China's Japan moment?
It seems that the Chinese economy is coming to a screeching halt! If the latest growth figures indicate a trend, it seems that all that public debt/investment-fuelled growth on steroids that China enjoyed for over three decades is now due for a payback time, and there is little to show for it.
Now, one has to pronounce judgements on this with caution. The collapse of China has been predicted and proved decisively wrong, before. China is not a fragile twentieth-century variety of a nation, as some in Eastern Europe were, but millennia-old civilization with a distinctive culture and polity: It is unlikely to wither away for the lack of growth.

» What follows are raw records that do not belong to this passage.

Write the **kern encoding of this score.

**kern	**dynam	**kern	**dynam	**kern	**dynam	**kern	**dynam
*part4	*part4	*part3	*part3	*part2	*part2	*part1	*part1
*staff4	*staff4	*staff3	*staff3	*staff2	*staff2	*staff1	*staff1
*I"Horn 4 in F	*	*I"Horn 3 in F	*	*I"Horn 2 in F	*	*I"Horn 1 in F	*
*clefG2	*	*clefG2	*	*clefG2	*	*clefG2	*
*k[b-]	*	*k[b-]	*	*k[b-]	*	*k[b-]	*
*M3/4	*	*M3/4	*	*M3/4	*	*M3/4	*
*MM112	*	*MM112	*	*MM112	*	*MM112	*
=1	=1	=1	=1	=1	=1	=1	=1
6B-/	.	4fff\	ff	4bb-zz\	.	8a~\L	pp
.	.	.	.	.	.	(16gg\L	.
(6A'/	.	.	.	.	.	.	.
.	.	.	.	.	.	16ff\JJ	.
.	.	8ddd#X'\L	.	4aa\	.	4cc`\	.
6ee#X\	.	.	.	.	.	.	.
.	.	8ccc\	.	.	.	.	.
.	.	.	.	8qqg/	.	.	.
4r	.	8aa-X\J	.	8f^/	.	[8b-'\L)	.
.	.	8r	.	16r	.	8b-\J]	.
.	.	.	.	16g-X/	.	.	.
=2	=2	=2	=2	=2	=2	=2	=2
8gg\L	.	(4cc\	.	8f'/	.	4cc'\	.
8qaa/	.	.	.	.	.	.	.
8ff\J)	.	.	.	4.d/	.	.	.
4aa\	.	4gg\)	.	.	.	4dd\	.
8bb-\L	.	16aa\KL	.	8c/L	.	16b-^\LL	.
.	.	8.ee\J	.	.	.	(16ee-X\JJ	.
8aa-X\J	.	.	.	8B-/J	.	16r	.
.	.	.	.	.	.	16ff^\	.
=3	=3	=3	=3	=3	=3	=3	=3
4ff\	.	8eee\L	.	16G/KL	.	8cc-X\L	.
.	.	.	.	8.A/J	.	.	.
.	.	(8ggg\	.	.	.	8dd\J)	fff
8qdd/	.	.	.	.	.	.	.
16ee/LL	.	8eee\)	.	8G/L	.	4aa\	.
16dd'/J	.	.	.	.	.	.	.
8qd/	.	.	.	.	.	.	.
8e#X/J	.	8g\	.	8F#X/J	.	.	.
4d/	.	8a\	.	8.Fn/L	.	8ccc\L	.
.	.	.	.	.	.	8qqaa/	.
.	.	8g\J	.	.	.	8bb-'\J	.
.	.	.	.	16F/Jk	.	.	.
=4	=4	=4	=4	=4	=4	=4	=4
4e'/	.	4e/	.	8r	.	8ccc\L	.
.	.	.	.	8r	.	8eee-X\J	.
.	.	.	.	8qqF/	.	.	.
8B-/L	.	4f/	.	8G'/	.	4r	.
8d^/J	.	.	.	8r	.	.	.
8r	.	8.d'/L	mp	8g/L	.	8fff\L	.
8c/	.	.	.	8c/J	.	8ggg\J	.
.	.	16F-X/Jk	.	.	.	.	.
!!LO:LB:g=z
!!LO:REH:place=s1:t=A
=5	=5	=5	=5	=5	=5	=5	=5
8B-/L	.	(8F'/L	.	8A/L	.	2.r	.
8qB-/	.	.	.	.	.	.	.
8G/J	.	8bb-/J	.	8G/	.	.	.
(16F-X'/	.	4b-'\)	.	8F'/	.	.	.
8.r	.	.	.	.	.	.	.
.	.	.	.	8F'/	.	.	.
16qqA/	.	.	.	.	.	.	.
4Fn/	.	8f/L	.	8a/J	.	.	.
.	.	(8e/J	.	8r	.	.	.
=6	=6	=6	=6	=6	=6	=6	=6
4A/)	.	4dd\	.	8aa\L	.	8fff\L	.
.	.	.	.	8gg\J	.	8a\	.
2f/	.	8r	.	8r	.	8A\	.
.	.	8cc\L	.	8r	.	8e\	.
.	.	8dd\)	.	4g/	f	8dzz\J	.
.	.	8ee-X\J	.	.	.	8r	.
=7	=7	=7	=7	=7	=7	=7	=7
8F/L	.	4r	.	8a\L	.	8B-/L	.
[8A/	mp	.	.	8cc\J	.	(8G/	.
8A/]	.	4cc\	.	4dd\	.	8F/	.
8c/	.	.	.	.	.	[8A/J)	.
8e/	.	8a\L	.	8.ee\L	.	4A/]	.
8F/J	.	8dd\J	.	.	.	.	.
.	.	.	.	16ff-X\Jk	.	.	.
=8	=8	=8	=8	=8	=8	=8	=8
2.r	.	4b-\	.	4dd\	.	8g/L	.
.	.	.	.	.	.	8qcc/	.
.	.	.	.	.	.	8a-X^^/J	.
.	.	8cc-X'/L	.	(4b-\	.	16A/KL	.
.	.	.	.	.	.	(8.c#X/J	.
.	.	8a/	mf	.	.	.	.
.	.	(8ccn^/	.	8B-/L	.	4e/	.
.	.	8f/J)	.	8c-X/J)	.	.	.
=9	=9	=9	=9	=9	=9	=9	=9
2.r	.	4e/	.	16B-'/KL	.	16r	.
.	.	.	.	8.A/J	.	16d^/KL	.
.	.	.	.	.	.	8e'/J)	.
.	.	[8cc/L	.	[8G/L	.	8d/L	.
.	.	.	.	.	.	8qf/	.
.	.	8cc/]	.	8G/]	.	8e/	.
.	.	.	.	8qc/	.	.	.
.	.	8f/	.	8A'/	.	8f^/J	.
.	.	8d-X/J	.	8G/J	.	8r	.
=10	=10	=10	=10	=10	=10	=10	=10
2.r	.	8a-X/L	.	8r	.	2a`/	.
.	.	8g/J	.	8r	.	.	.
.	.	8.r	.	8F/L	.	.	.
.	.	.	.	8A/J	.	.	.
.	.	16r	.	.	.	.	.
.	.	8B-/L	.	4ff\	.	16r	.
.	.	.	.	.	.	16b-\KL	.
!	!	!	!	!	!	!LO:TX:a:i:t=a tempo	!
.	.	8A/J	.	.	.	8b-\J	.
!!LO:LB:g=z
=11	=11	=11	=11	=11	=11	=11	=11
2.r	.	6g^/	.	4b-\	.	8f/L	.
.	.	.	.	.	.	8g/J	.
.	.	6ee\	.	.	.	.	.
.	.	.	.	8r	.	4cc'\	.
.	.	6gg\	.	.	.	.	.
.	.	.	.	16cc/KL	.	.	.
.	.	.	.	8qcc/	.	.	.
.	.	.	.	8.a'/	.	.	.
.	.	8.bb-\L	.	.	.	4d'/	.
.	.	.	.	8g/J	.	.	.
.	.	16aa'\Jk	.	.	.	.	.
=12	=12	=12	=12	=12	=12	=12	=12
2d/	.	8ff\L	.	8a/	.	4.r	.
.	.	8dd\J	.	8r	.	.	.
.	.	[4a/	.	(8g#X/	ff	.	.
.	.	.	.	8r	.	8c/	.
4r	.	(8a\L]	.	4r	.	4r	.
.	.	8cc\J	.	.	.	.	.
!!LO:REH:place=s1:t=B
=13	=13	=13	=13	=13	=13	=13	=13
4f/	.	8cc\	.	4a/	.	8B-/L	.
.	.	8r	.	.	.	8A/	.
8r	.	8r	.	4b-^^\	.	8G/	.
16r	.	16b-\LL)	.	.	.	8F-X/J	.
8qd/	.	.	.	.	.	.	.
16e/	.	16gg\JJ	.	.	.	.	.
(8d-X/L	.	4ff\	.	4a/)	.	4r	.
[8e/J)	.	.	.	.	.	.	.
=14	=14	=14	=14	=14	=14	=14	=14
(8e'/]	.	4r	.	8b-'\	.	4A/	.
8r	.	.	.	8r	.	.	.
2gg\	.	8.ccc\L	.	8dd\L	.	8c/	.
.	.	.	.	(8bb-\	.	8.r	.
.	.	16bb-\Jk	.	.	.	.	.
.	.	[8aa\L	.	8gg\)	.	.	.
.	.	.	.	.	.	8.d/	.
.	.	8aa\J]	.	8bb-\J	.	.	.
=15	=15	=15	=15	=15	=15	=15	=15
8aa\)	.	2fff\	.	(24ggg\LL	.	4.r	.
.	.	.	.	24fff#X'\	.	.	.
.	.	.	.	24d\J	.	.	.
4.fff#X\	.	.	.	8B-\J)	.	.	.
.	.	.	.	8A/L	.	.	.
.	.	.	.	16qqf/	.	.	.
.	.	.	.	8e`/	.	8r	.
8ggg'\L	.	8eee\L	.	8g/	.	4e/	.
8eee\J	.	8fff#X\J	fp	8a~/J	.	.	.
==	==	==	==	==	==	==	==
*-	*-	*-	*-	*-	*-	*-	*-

Besides, it is fair to assume that the Chinese leadership were long preparing for such a possibility. China had, over the last two decades at least, a curse of the surplus - it was hoarding up US Dollars as it did not know what to do with the huge trade imbalance in its favour - and it has been steadily exporting that surplus in the form of debt to Africa, and of late through OBOR to a host of South and Central Asian countries. And, indeed, its willingness to buy from the United States billions of dollars worth of goods to correct the trade imbalance is not just a victory of Trumpeconomics, but a necessity of Chinese leadership to correct economic imbalances.
It is important to remember such correction in China is not just a piece of bad news for China. In fact, it may be very bad news for Americans and Europeans. The low-interest rates that the European and American central banks currently bestow on the consumers, which help keep their economies on life-support, are largely dependent on Chinese savings flowing into these banks in search of a viable return. If the Chinese stop saving, the manufacturers may rejoice, but the days of cheap money would be over.
In short, if China sneezes, we may all catch a cold. But what are the consequences of this Chinese flu for China itself? One possibility is that the economic reversals could presage military muscle-flexing. Have we seen some of that in South China sea lately? Unlikely, as, in more than one way, China, throughout history, has been a defensive rather than an offensive power, and wider military engagements cannot be beneficial to any Chinese leader. If Military expansionism is the preferred route for the Chinese leadership, a spread of influence through hard and soft power in the South and Central Asian region would perhaps serve the domestic agenda better. The current Chinese leadership accords as much ambition to Eurasia as to the Pacific coast. Therefore, one could expect more assertive Chinese intervention in these regions, even attempts to reconfigure nations, Putin-style, rather than a direct face-off in the Pacific. It is possible to see the new-found Xi-Putin friendship as a marker of that realignment, and Donald Trump's North Korean honeymoon, with Xi's blessing no doubt, as markers of a grand strategy. However, another future is possible - and my vote will be for that one.
As I mentioned, I don't see China as a European, Fiscal-Military nation-state. China may indeed be set for a long recession but this doesn't automatically equate with military adventure, not with China's history. Rather, this may actually be China's Japan moment - the point of entry to a low-growth, stable, frugal future. It is true that China is not Japan and there are still a lot of poor people out there, but that could be an opportunity rather than a problem. The western economic mantra, that high growth is needed to float everyone's boat, isn't necessarily true for China. With its culture, history and form of government, redistribution of wealth and recalibration of society are both easier for China than in the West. In fact, China's breakneck rise not only created its own economic imbalance, but also an imbalance in Asia: A sobered up China may help in building a different Asian politics of cooperation and exchange. The Want-not-waste-not grandmother may indeed be coming for China, and that's not a bad thing.